花咲くように 微笑んで
 「ねえ、菜乃花さんって春樹の大学時代の後輩なんですってね」
 「あ、はい。私が3年生でゼミに入った時、先輩は院の2年生でした」
 「そうなのね。菜乃花さん、私よりも先に春樹と知り合ってたんだ。ね、どんな感じだった?学生の春樹って」
 「え、ええ?そうですね、あの。頼れる先輩でした」

 なんと答えていいか分からず、しどろもどろになる。

 「えっと、有希さんは先輩と職場でお知り合いになったんですよね?」

 結婚披露宴で紹介されていた二人のエピソードを思い出す。
 春樹は公認心理師と臨床心理士の資格を持ち、病院で働いている。
 そこでナースをしていた、同い年の有希と知り合ったという話だった。

 「うん、そう。まあいわゆる職場結婚ってやつよね。だから大学時代の青春って感じに憧れちゃうの。

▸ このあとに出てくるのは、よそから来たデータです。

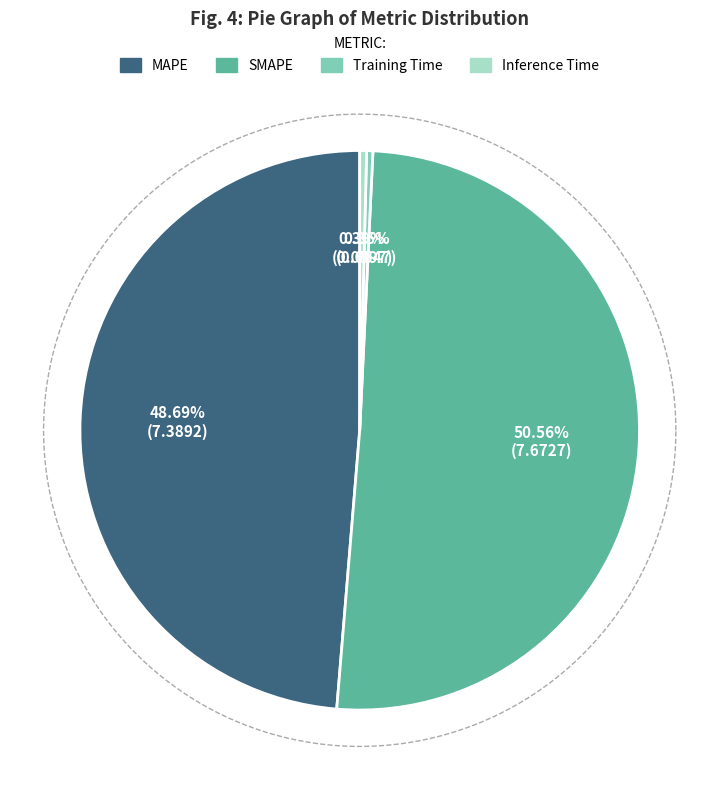

To the nearest percent, what is the combined percentage of MAPE and Training Time?

49%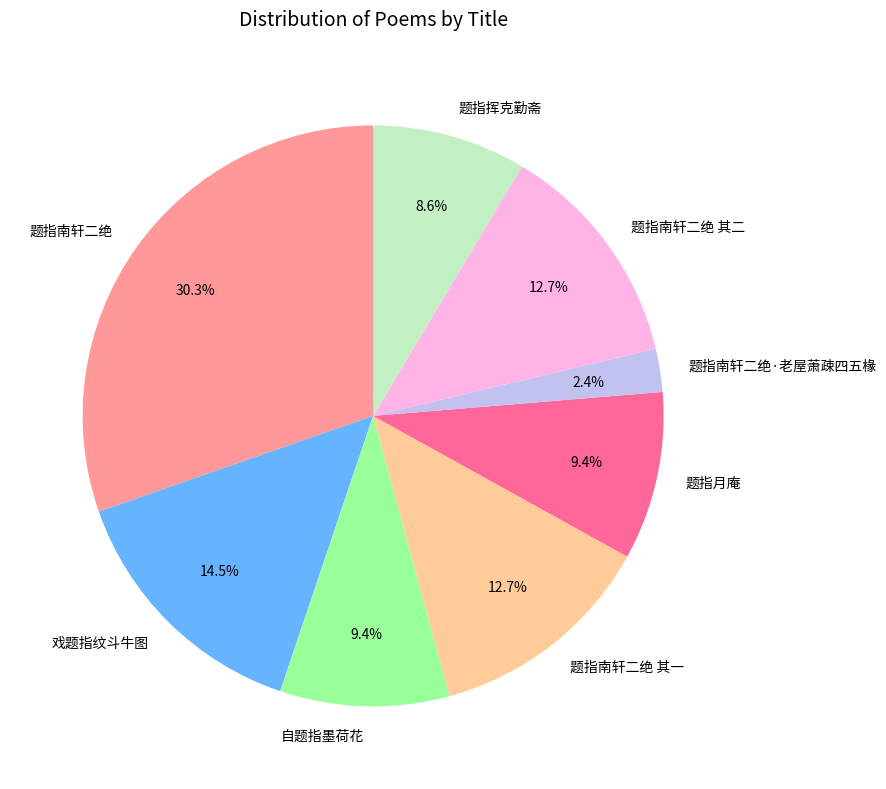

Which slice is the smallest?

题指南轩二绝·老屋萧疎四五椽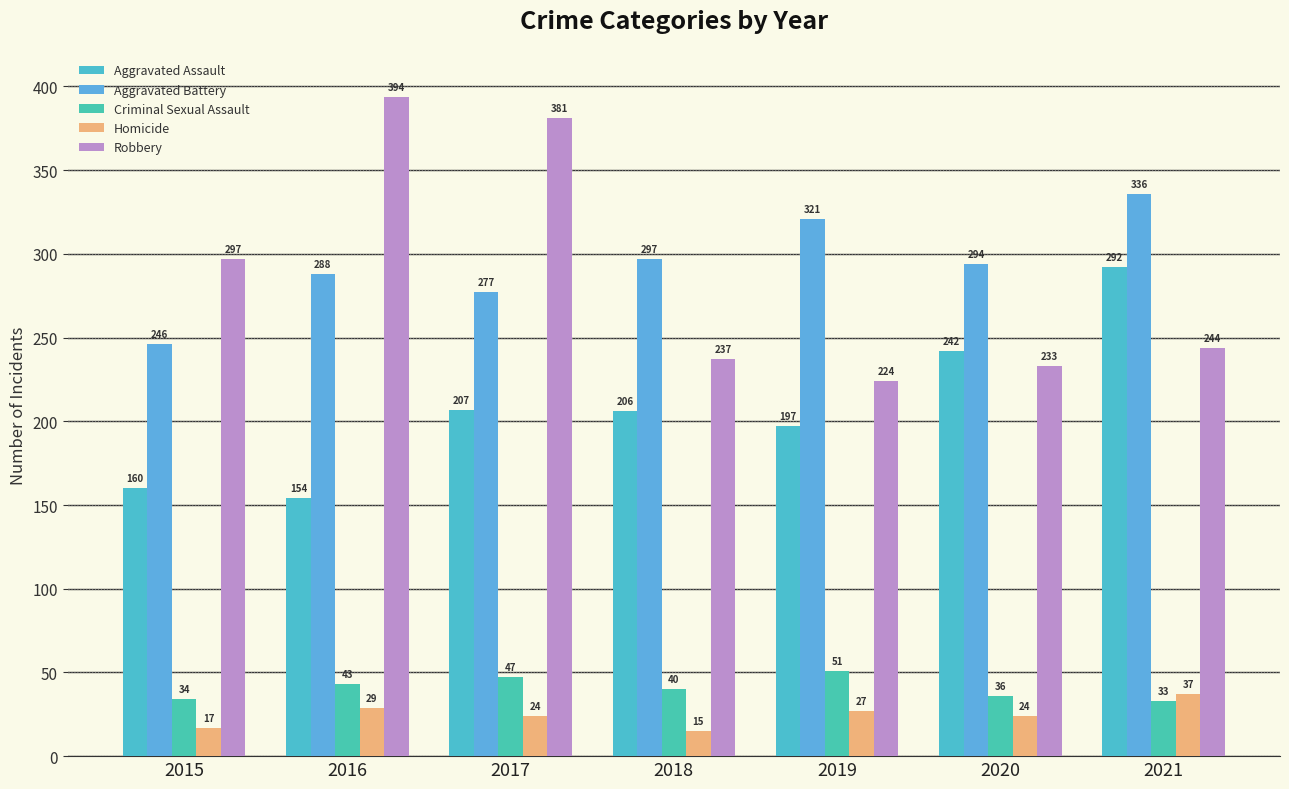

Reading right to left, transcribe all the data shown in this chart.

Aggravated Assault: 292	242	197	206	207	154	160
Aggravated Battery: 336	294	321	297	277	288	246
Criminal Sexual Assault: 33	36	51	40	47	43	34
Homicide: 37	24	27	15	24	29	17
Robbery: 244	233	224	237	381	394	297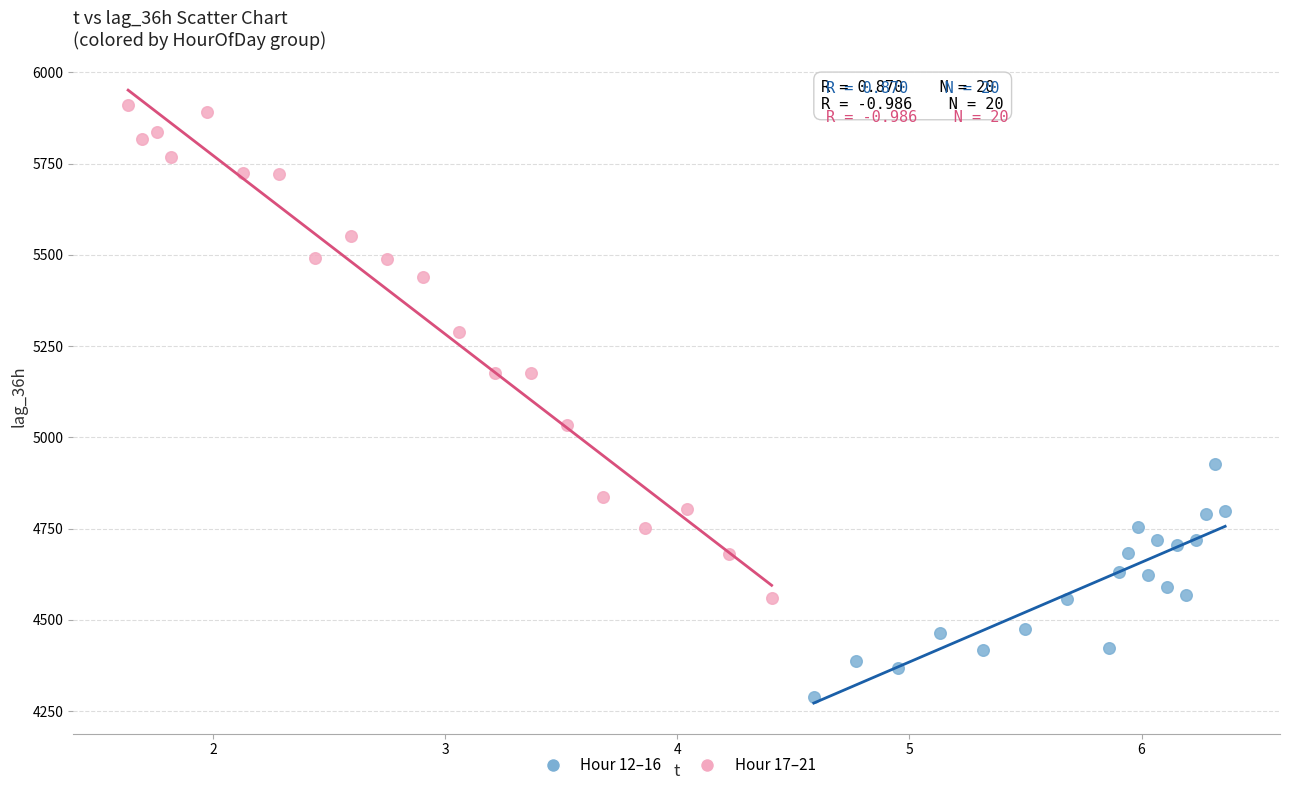

Which series contains the lowest Y value?

Hour 12–16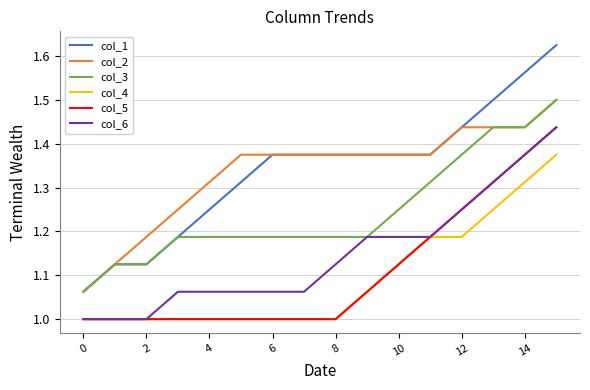

True or false: col_5 and col_2 cross at least once.

False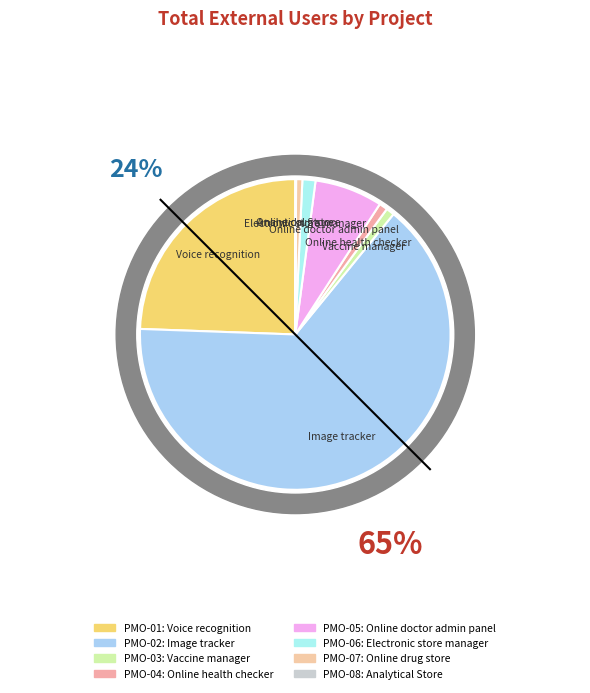

Is there any slice that represents more than half of the pie?

Yes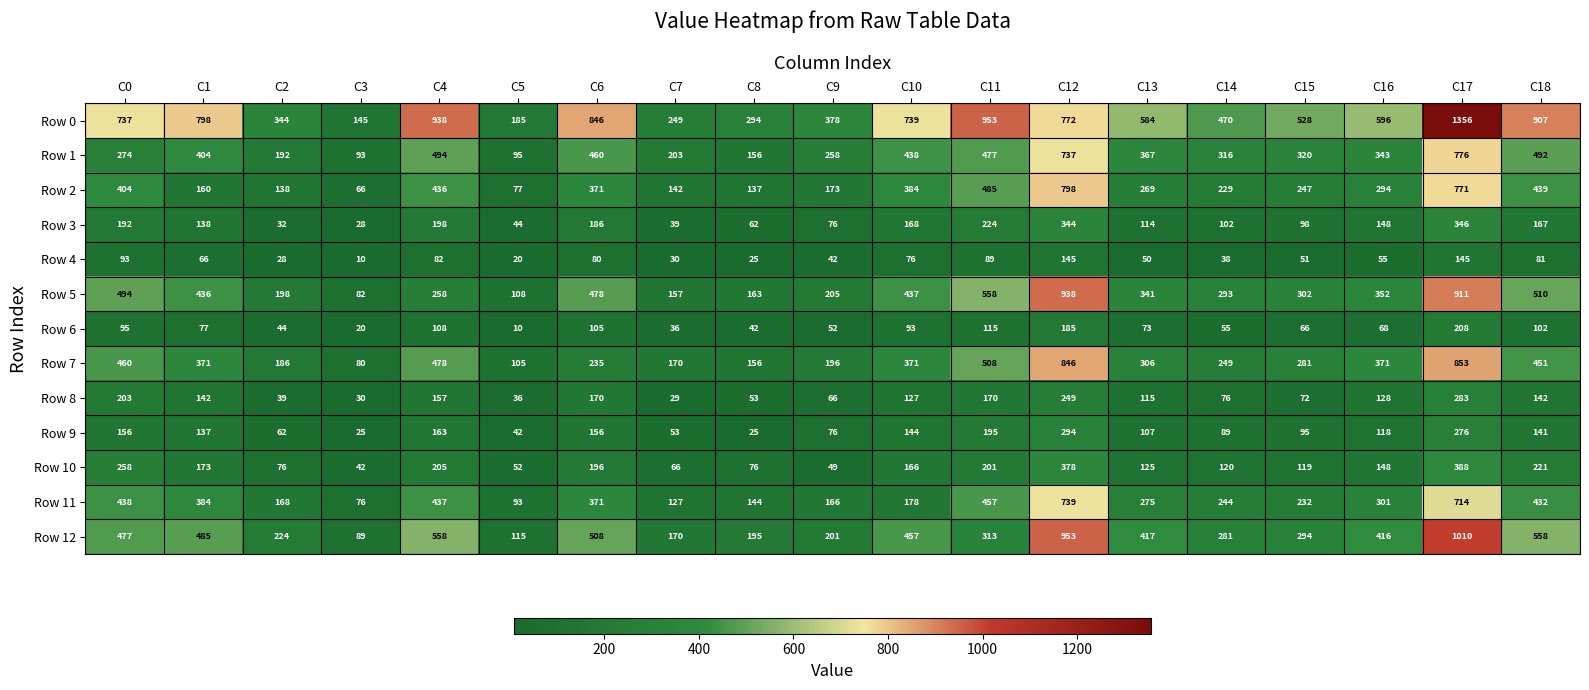

What is the sum of all Row 6 values?

1554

私は看護学校でひたすら勉強してたけど、大学生って楽しそうだなって」
 「あ、私も勉強ばかりで、たいした青春の思い出はないです」
 「そうなの?でも春樹はあなたのことよく話すわよ。教授と緑茶飲みながら、延々と箱庭やってる女の子だったって」

 ブッと思わず菜乃花は紅茶を吹きそうになる。

 「そ、そんな。縁側で日向ぼっこするおばあさんみたいに…」
 「そうなのよー。私もそんなイメージ持っててね。だから披露宴であなたを見て驚いちゃった。こんなに可愛らしい女の子だったのね!って」

 いえいえ、そんな、と菜乃花は慌てて手で否定する。

 「春樹はあんなこと言ってたけど、私は今のままのピュアな感じの菜乃花さんでいて欲しいな。焦って変な男とつき合ったりしないでね」
 「そんな。私、おつき合いしたい人もいませんし」
 「でもきっと、今に素敵な人が現れるわよ。菜乃花さんを大事にしてくれる人がね」
 「あはは、どうでしょう」
 「絶対いるって!」
 「だといいですけど」

 そんなことを話していると、玄関の開く音がして春樹と颯真がリビングに入って来た。